Top of Supplied records

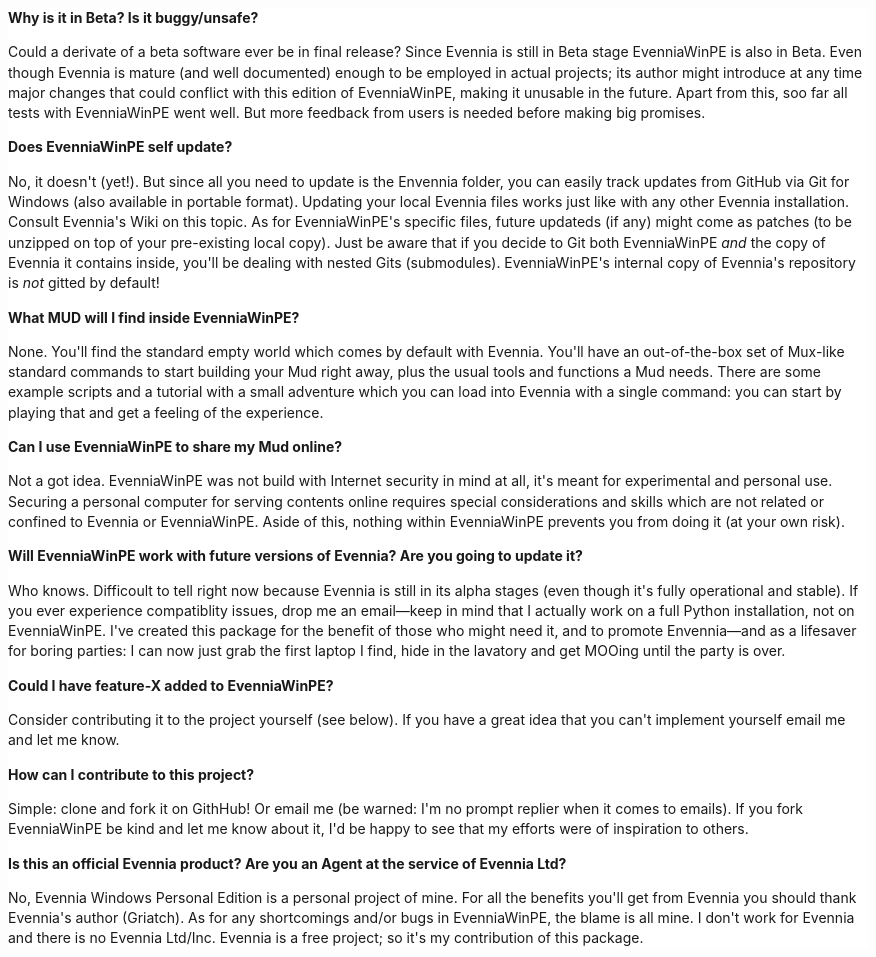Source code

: **Why is it in Beta? Is it buggy/unsafe?**

Could a derivate of a beta software ever be in final release? Since Evennia is still in Beta stage EvenniaWinPE is also in Beta. Even though Evennia is mature (and well documented) enough to be employed in actual projects; its author might introduce at any time major changes that could conflict with this edition of EvenniaWinPE, making it unusable in the future. Apart from this, soo far all tests with EvenniaWinPE went well. But more feedback from users is needed before making big promises.

**Does EvenniaWinPE self update?**

No, it doesn't (yet!). But since all you need to update is the Envennia folder, you can easily track updates from GitHub via Git for Windows (also available in portable format). Updating your local Evennia files works just like with any other Evennia installation. Consult Evennia's Wiki on this topic. As for EvenniaWinPE's specific files, future updateds (if any) might come as patches (to be unzipped on top of your pre-existing local copy). Just be aware that if you decide to Git both EvenniaWinPE *and* the copy of Evennia it contains inside, you'll be dealing with nested Gits (submodules). EvenniaWinPE's internal copy of Evennia's repository is *not* gitted by default!

**What MUD will I find inside EvenniaWinPE?**

None. You'll find the standard empty world which comes by default with Evennia. You'll have an out-of-the-box set of Mux-like standard commands to start building your Mud right away, plus the usual tools and functions a Mud needs. There are some example scripts and a tutorial with a small adventure which you can load into Evennia with a single command: you can start by playing that and get a feeling of the experience.

**Can I use EvenniaWinPE to share my Mud online?**

Not a got idea. EvenniaWinPE was not build with Internet security in mind at all, it's meant for experimental and personal use. Securing a personal computer for serving contents online requires special considerations and skills which are not related or confined to Evennia or EvenniaWinPE. Aside of this, nothing within EvenniaWinPE prevents you from doing it (at your own risk).

**Will EvenniaWinPE work with future versions of Evennia? Are you going to update it?**

Who knows. Difficoult to tell right now because Evennia is still in its alpha stages (even though it's fully operational and stable). If you ever experience compatiblity issues, drop me an email—keep in mind that I actually work on a full Python installation, not on EvenniaWinPE. I've created this package for the benefit of those who might need it, and to promote Envennia—and as a lifesaver for boring parties: I can now just grab the first laptop I find, hide in the lavatory and get MOOing until the party is over.

**Could I have feature-X added to EvenniaWinPE?**

Consider contributing it to the project yourself (see below). If you have a great idea that you can't implement yourself email me and let me know.

**How can I contribute to this project?**

Simple: clone and fork it on GithHub! Or email me (be warned: I'm no prompt replier when it comes to emails). If you fork EvenniaWinPE be kind and let me know about it, I'd be happy to see that my efforts were of inspiration to others.

**Is this an official Evennia product? Are you an Agent at the service of Evennia Ltd?**

No, Evennia Windows Personal Edition is a personal project of mine. For all the benefits you'll get from Evennia you should thank Evennia's author (Griatch). As for any shortcomings and/or bugs in EvenniaWinPE, the blame is all mine. I don't work for Evennia and there is no Evennia Ltd/Inc. Evennia is a free project; so it's my contribution of this package.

Bottom of Supplied records

**Job item**
Your answer must be an exact copy of the records, minus any pictures.

**Result of the task**
Source code

: **Why is it in Beta? Is it buggy/unsafe?**

Could a derivate of a beta software ever be in final release? Since Evennia is still in Beta stage EvenniaWinPE is also in Beta. Even though Evennia is mature (and well documented) enough to be employed in actual projects; its author might introduce at any time major changes that could conflict with this edition of EvenniaWinPE, making it unusable in the future. Apart from this, soo far all tests with EvenniaWinPE went well. But more feedback from users is needed before making big promises.

**Does EvenniaWinPE self update?**

No, it doesn't (yet!). But since all you need to update is the Envennia folder, you can easily track updates from GitHub via Git for Windows (also available in portable format). Updating your local Evennia files works just like with any other Evennia installation. Consult Evennia's Wiki on this topic. As for EvenniaWinPE's specific files, future updateds (if any) might come as patches (to be unzipped on top of your pre-existing local copy). Just be aware that if you decide to Git both EvenniaWinPE *and* the copy of Evennia it contains inside, you'll be dealing with nested Gits (submodules). EvenniaWinPE's internal copy of Evennia's repository is *not* gitted by default!

**What MUD will I find inside EvenniaWinPE?**

None. You'll find the standard empty world which comes by default with Evennia. You'll have an out-of-the-box set of Mux-like standard commands to start building your Mud right away, plus the usual tools and functions a Mud needs. There are some example scripts and a tutorial with a small adventure which you can load into Evennia with a single command: you can start by playing that and get a feeling of the experience.

**Can I use EvenniaWinPE to share my Mud online?**

Not a got idea. EvenniaWinPE was not build with Internet security in mind at all, it's meant for experimental and personal use. Securing a personal computer for serving contents online requires special considerations and skills which are not related or confined to Evennia or EvenniaWinPE. Aside of this, nothing within EvenniaWinPE prevents you from doing it (at your own risk).

**Will EvenniaWinPE work with future versions of Evennia? Are you going to update it?**

Who knows. Difficoult to tell right now because Evennia is still in its alpha stages (even though it's fully operational and stable). If you ever experience compatiblity issues, drop me an email—keep in mind that I actually work on a full Python installation, not on EvenniaWinPE. I've created this package for the benefit of those who might need it, and to promote Envennia—and as a lifesaver for boring parties: I can now just grab the first laptop I find, hide in the lavatory and get MOOing until the party is over.

**Could I have feature-X added to EvenniaWinPE?**

Consider contributing it to the project yourself (see below). If you have a great idea that you can't implement yourself email me and let me know.

**How can I contribute to this project?**

Simple: clone and fork it on GithHub! Or email me (be warned: I'm no prompt replier when it comes to emails). If you fork EvenniaWinPE be kind and let me know about it, I'd be happy to see that my efforts were of inspiration to others.

**Is this an official Evennia product? Are you an Agent at the service of Evennia Ltd?**

No, Evennia Windows Personal Edition is a personal project of mine. For all the benefits you'll get from Evennia you should thank Evennia's author (Griatch). As for any shortcomings and/or bugs in EvenniaWinPE, the blame is all mine. I don't work for Evennia and there is no Evennia Ltd/Inc. Evennia is a free project; so it's my contribution of this package.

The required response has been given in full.